On November 16, 2022, a week before the European Space Agency presented its 17 new astronauts, humanity took the first step towards returning to the surface of the Moon, after half a century of absence. The Artemis I mission, unmanned and led by NASA, took off from the Kennedy Space Center to rehearse the expedition in which the American agency intends to have an astronaut set foot on the lunar south pole in September 2026. The goal now is to go to the Moon to stay, with the construction from 2028 of the Gateway space station, which will orbit the satellite and act as a springboard for manned missions to the lunar surface.

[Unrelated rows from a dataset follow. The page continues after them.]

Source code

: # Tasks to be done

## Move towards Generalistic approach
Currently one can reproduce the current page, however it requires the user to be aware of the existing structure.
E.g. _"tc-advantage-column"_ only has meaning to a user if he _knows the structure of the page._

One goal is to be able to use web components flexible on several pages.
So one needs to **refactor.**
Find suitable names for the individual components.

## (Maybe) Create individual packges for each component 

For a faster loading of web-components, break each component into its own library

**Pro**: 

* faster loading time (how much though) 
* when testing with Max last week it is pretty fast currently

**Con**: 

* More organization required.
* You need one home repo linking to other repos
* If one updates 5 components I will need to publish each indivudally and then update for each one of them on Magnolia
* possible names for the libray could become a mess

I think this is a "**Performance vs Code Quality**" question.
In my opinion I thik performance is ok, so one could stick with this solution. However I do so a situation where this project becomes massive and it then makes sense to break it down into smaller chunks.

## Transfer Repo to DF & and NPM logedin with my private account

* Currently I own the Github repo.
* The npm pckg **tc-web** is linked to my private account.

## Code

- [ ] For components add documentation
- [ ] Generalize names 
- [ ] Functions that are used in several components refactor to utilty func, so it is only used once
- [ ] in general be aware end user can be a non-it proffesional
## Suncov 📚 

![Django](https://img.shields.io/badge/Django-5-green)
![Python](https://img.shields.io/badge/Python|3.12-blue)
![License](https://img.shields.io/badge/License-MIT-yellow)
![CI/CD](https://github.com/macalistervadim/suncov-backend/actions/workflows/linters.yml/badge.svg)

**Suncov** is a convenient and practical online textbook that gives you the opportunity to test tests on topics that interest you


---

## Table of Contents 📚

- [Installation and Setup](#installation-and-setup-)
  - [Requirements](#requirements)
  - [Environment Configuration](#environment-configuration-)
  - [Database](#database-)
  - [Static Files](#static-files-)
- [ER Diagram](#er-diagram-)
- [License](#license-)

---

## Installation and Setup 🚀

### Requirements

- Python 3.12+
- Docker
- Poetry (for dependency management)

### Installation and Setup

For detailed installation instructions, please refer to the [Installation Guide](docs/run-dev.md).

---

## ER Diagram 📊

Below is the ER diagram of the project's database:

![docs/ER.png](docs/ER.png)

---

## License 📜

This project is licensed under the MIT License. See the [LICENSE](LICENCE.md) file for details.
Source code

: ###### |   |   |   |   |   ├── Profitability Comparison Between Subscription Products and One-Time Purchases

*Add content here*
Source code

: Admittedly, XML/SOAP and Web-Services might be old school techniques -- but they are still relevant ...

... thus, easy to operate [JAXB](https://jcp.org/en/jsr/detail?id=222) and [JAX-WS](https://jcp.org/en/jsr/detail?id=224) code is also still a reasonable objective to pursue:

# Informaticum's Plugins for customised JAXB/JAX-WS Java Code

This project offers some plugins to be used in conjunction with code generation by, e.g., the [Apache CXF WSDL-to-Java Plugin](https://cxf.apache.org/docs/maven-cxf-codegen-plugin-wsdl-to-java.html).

This experience will serve to plan a human expedition to Mars from 2040.
García has an app on her cell phone that tells her where the International Space Station is at any given moment. When the sky is clear, she looks up and searches for it in the firmament. García has read Diary of an Apprentice Astronaut, written by her Italian colleague Samantha Cristoforetti, who felt like “a shooting star” when her capsule turned into a fireball on re-entry to Earth a decade ago, after 200 days in space. “Imagining yourself coming back from a space mission, passing through the atmosphere and the ship becoming completely incandescent with you inside, but surviving thanks to technology and landing again on your planet, after having done research, having fulfilled dreams, objectives, seems fascinating to me,” García reflects. “If that is what that shooting star represents, I certainly dream of being one too.”